CDK Global outage has been caused by a massive BlackSuit ransomware attack, significantly disrupting car dealerships across North America. According to multiple sources who requested anonymity, CDK Global is currently negotiating with the BlackSuit ransomware gang to receive a decryptor and prevent the leak of stolen data. BleepingComputer was the first to report that BlackSuit is responsible for the attack, while Bloomberg earlier revealed the ongoing negotiations between CDK and the threat actors.

The ransomware attack forced CDK Global to shut down its IT systems and data centers, including its car dealership platform, to contain the spread. Despite attempts to restore services on 19 June 2024, CDK experienced a second cybersecurity incident, necessitating another shutdown. CDK is a software-as-a-service (SaaS) provider whose platform is essential for car dealerships, covering sales, financing, inventory, service, and back-office functions. With the platform offline, dealerships have reverted to pen and paper, impacting car purchases and services.

Major public car dealership companies, Penske Automotive Group and Sonic Automotive, have also been affected. Penske disclosed in an SEC filing that their Premier Truck Group business, which relies on CDK’s dealer management system (DMS), experienced disruptions. They implemented precautionary steps and business continuity plans to operate manually. Sonic Automotive similarly reported disruptions to their DMS and customer relationship management (CRM) systems, stating that all dealerships remain operational using workaround solutions.

CDK Global warned that threat actors are impersonating CDK agents to gain unauthorized access to systems. Efforts to learn more about the attack from CDK have yet to yield a response.

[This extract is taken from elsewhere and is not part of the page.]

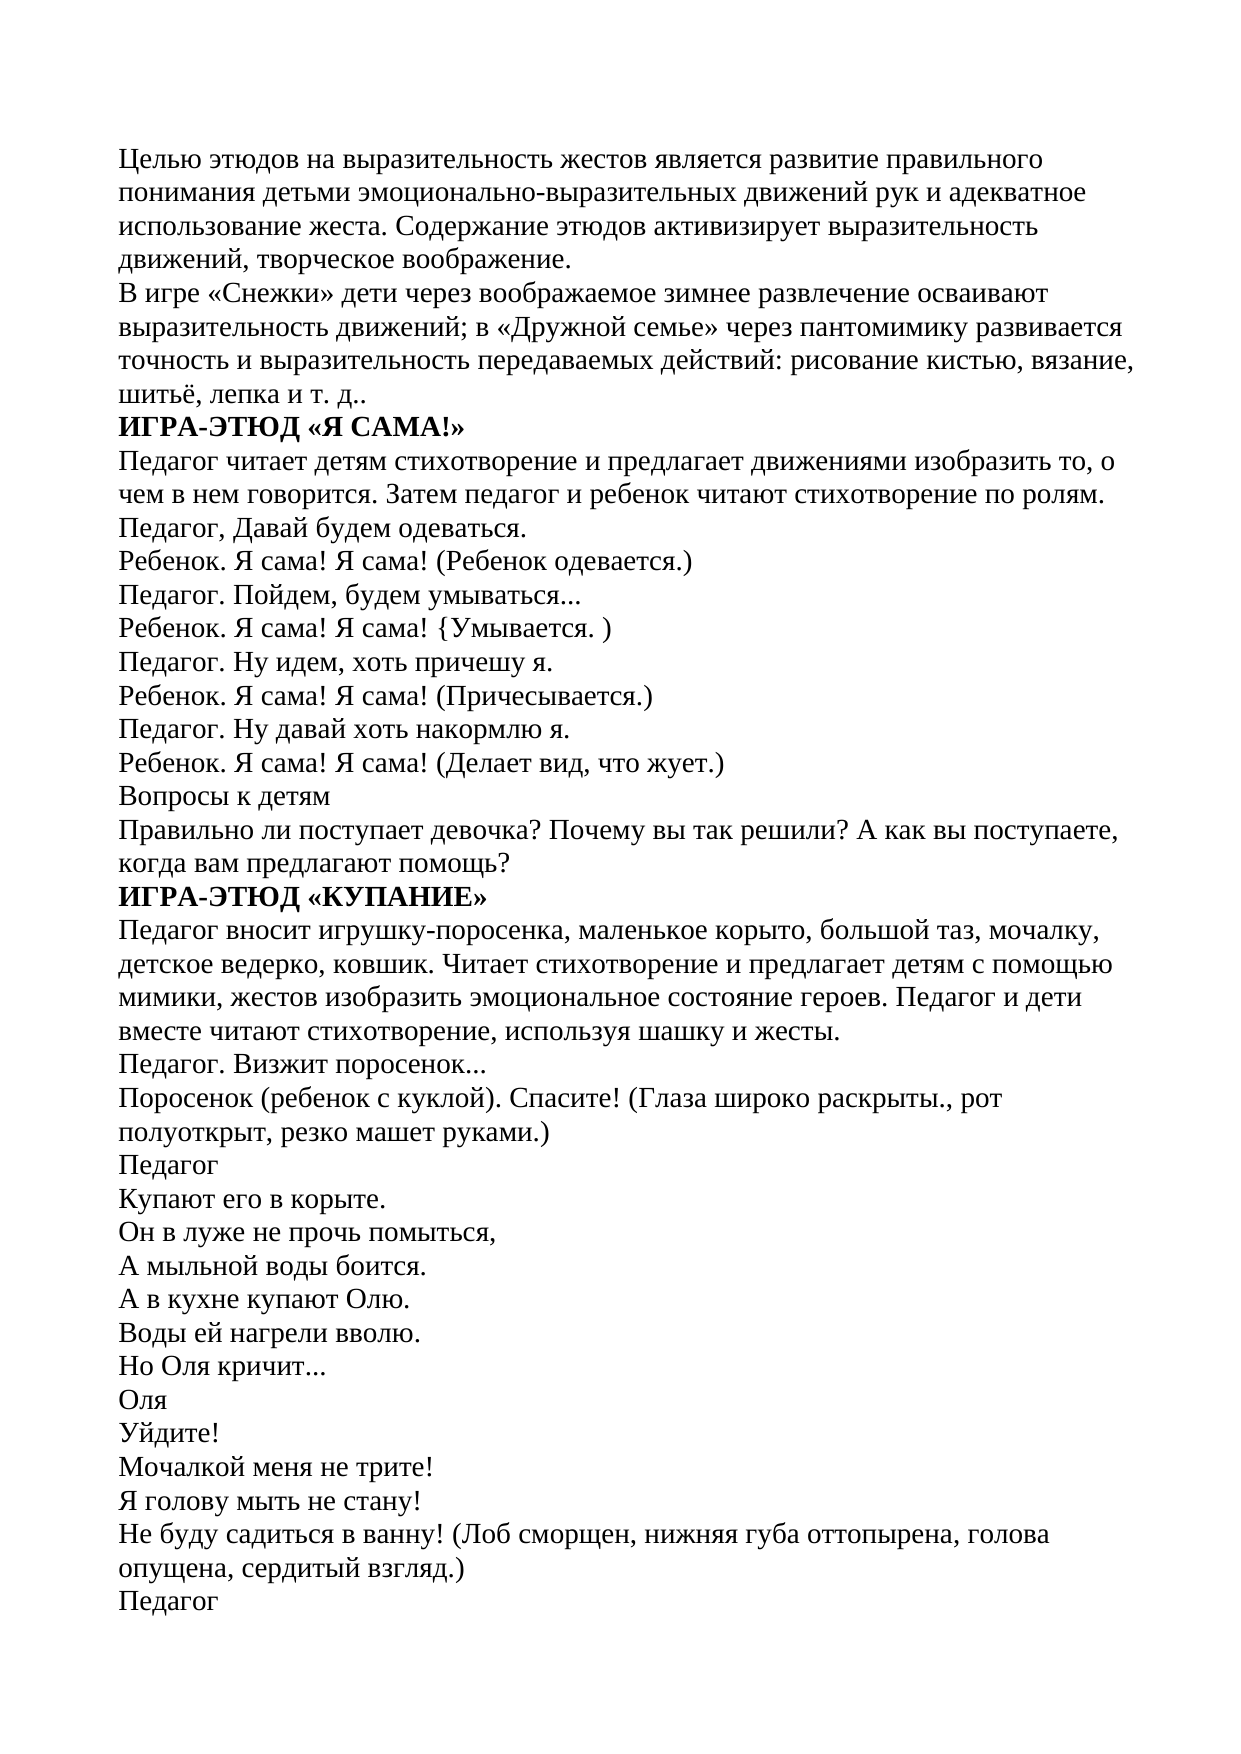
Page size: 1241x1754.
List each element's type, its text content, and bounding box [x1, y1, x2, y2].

The BlackSuit ransomware gang, which launched in May 2023, is believed to be a rebrand of the Royal ransomware operation, itself a successor to the notorious Conti cybercrime syndicate. The Royal ransomware gang has been linked to numerous attacks and significant ransom demands. Following the City of Dallas attack, the Royal operation began testing a new encryptor, BlackSuit, and has since rebranded under this new name. The FBI and CISA noted in a November 2023 advisory that Royal and BlackSuit share similar tactics and encryptor coding, linking them to over 350 attacks and $275 million in ransom demands since September 2022.